Meski cinta merupakan kelengkapan kodrati yang diberikan
Allah, namun sesungguhnya di dalam cinta sarat muatan ujian yang dapat
menggelincirkan pandangan hati kita dari-Nya. Karena itu dibutuhkan kemampuan
berpikir jernih disertai keimanan yang kuat agar ketika cinta datang melanda,
pikiran kita tidak tersumbat, kemudian terhanyut ke dalam pusaran yang akhirnya
menenggelamkan kita ke dalam lautan kesesatan. Karena sebagaimana dinyatakan
dalam hadis: “Siapa yang ingin mengetahui kedudukannya di sisi Allah hendaklah
dia mengamati bagaimana kedudukan Allah dalam dirinya. Sesungguhnya Allah
menempatkan hamba-Nya dalam kedudukan sebagaimana dia menempatkan kedudukan
Allah pada dirinya.” (HR. Al Hakim). Berarti cinta yang diridlai Allah adalah
cinta yang proporsional secara kemanusiaan sekaligus proporsional secara
spiritual. Barangkali kita bisa belajar dari Penyair sufi terkenal, Jalaluddin
Rumi, yang mengatakan, untuk memahami kehidupan dan asal usul wujud dirinya,
manusia mesti menggunakan jalan cinta. Masih menurut Rumi, cinta juga dikatakan
sebagai suatu dorongan luhur yang membawa seseorang mencapai hakikat kehidupan
yang baqa’.
Bila demikian, berarti cinta merupakan jalan indah yang
ditawarkan Allah, agar kita mengenal diri dengan baik sehingga pada gilirannya
membuat kita semakin mengenal-Nya dan semakin mencintai-Nya. Risiko Cinta,
konsekuensi dan tanggung jawab dari cinta meliputi kesediaan memberi dan
menerima. Menerima hal-hal yang baik dan positif dari pasangan adalah hal yang
mudah, tapi menerima sesuatu yang jelek dari pasangan, membutuhkan keikhlasan
dan kelapangan hati, dan itulah risiko cinta yang kerap tidak di sadari oleh
orang-orang yang tengah dilanda cinta. Karena sebuah hadis menyatakan: “Cintamu
kepada sesuatu menjadikan kamu buta dan tuli.” (HR. Abu Dawud dan Ahmad). Maka
jalan yang bisa ditempuh agar kita selamat dalam menjalani percintaan
kemanusiaan kita adalah dengan cara meluruskan kesadaran dan keimanan kita
sepenuhnya dengan meneladani hadis berikut: “Paling kuat tali hubungan keimanan
ialah cinta karena Allah dan benci karena Allah.” (HR. Athabrani).

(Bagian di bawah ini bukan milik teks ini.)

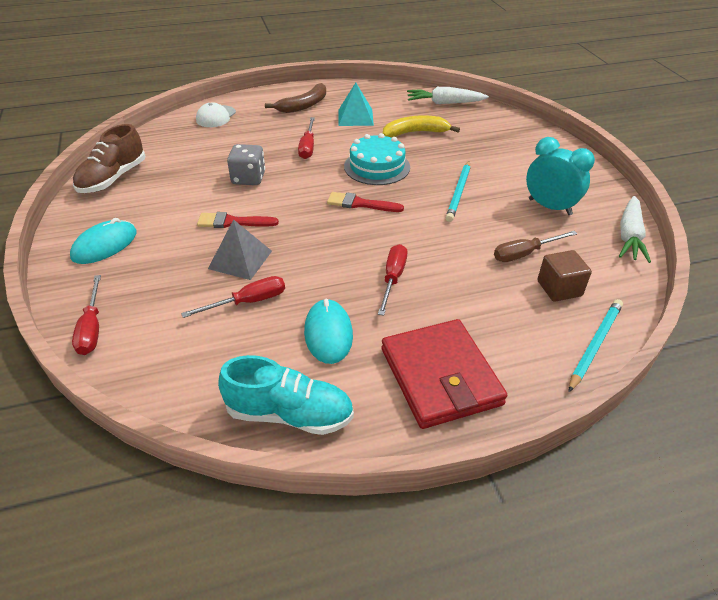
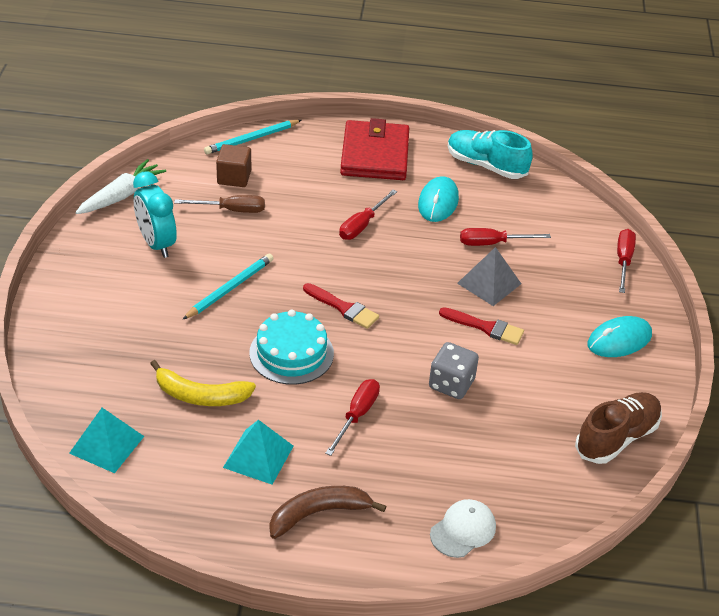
camera: 160 degrees left, 0 degrees up
(444, 103) = (107, 444): white carrot -> turquoise pyramid

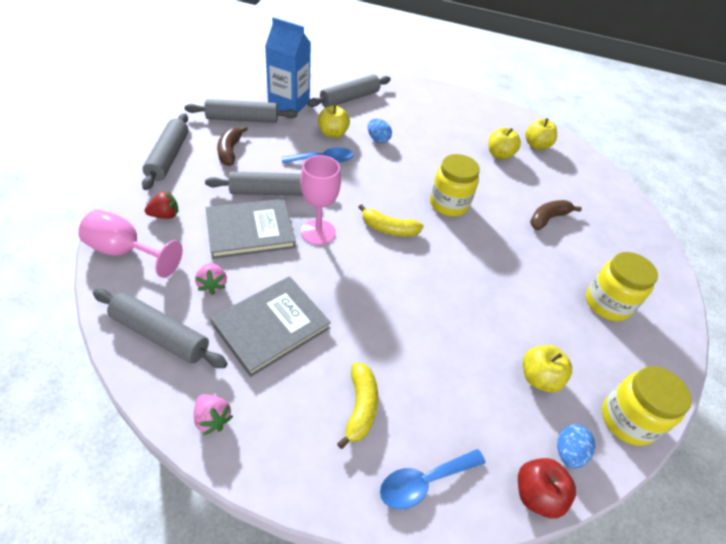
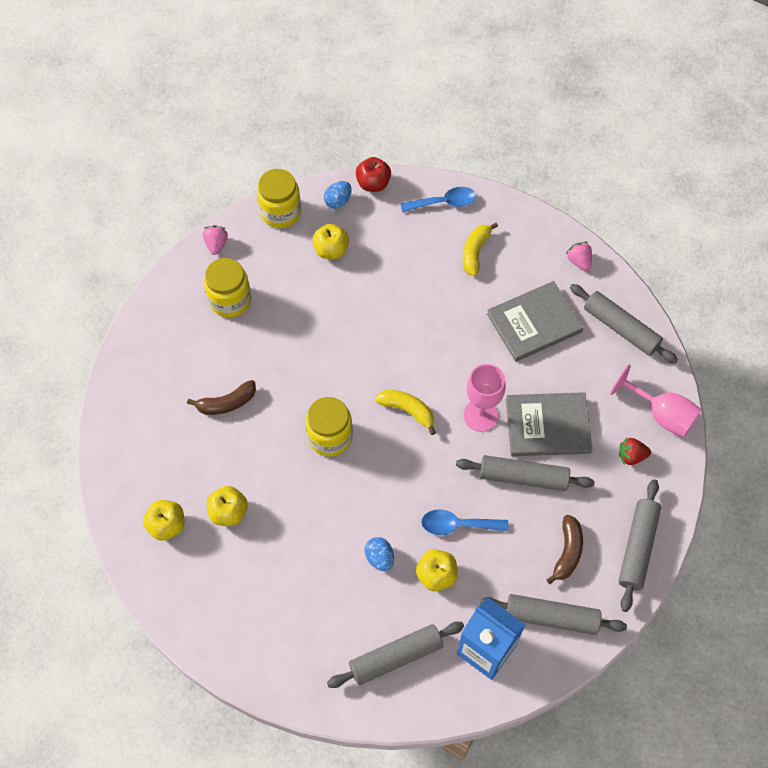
camera: 160 degrees left, 15 degrees up
(212, 285) = (582, 368): pink strawberry -> pink strawberry (216, 244)

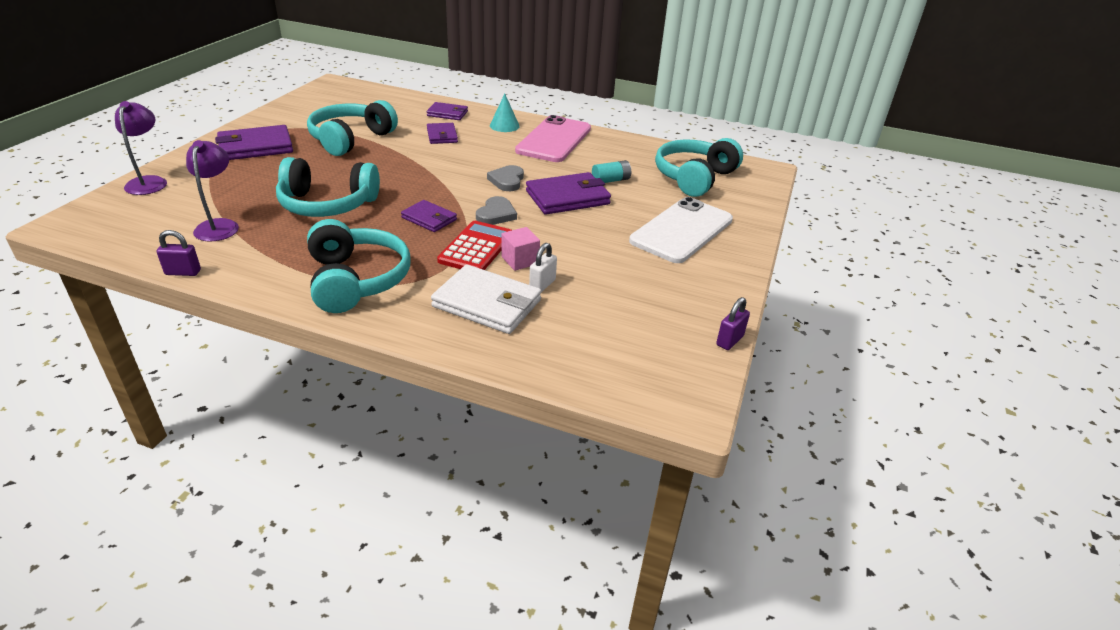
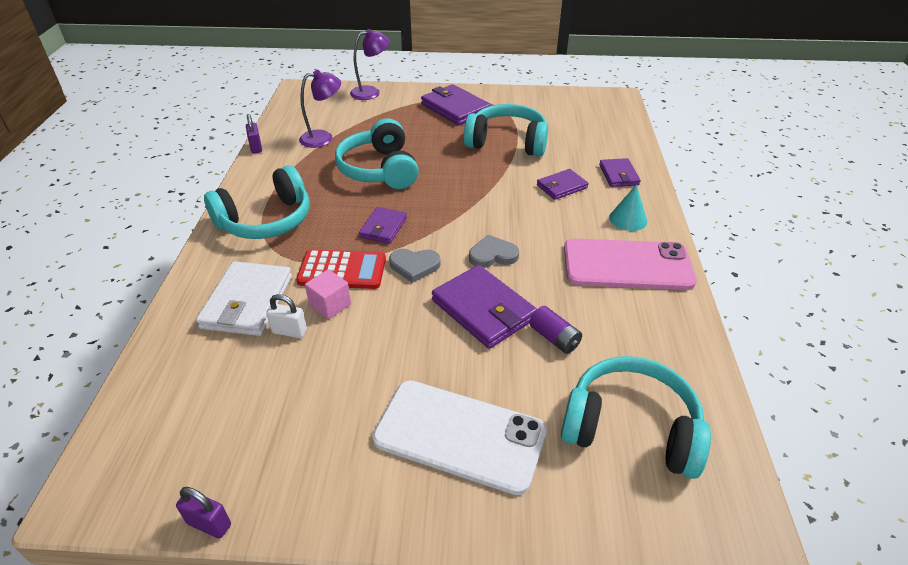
camera: 75 degrees right, 5 degrees up
(610, 180) = (554, 338): turquoise battery -> purple battery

Maka langkah konkrit pertama yang bisa dilakukan adalah
memaknai apapun yang kita miliki dan siapapun yang kita cintai sebagai amanat
dari Allah, yang harus kita jaga dan kita pelihara atas dasar kepatuhan dan
keimanan kita kepada-Nya. sehingga ketika sesuatu terjadi yang membuat kita
kehilangan atau terpisah dari sesuatu yang kita cintai (baca: pasangan,
pangkat, jabatan, materi) atau seseorang yang selama ini kita miliki dan kita
cintai, kita tidak terhempas dan hancur berkeping-keping.
Lewat shalat yang khusyuk dan doa-doa yang kita
sampaikan, lama kelamaan dengan sendirinya akan membuat kita peka dan mampu
merasakan balasan cinta dari-Nya. Sehingga memunculkan kesadaran, bahwa dalam
sebuah hubungan cinta, kedekatan secara rohaniah lebih tinggi nilainya
ketimbang kedekatan secara fisik. Dan manakala kita telah mampu mencapai titik
tersebut, maka tak ada lagi yang mengikat hati kita, kecuali keinginan untuk
senantiasa meraih ridha-Nya, sebagaimana syair indah karya perempuan sufi
terkenal Rabi’ah al-Adawiyah berikut: Tuhanku, tenggelamkan diriku kedalam
samudra keikhlasan mencintai-Mu, sehingga tak ada sesuatu yang menyibukkanku
kecuali berzikir kepada-Mu..
Dan Hujjatul Islam, Imam Al-Ghazali dalam kitab
Al-Mahabbah mengatakan bahwa cinta adalah tujuan puncak dari seluruh maqam
spiritual dan Cinta menduduki derajat tertinggi. "(Allah) mencintai mereka
dan mereka pun mencintai-Nya." (Al-Maidah : 54).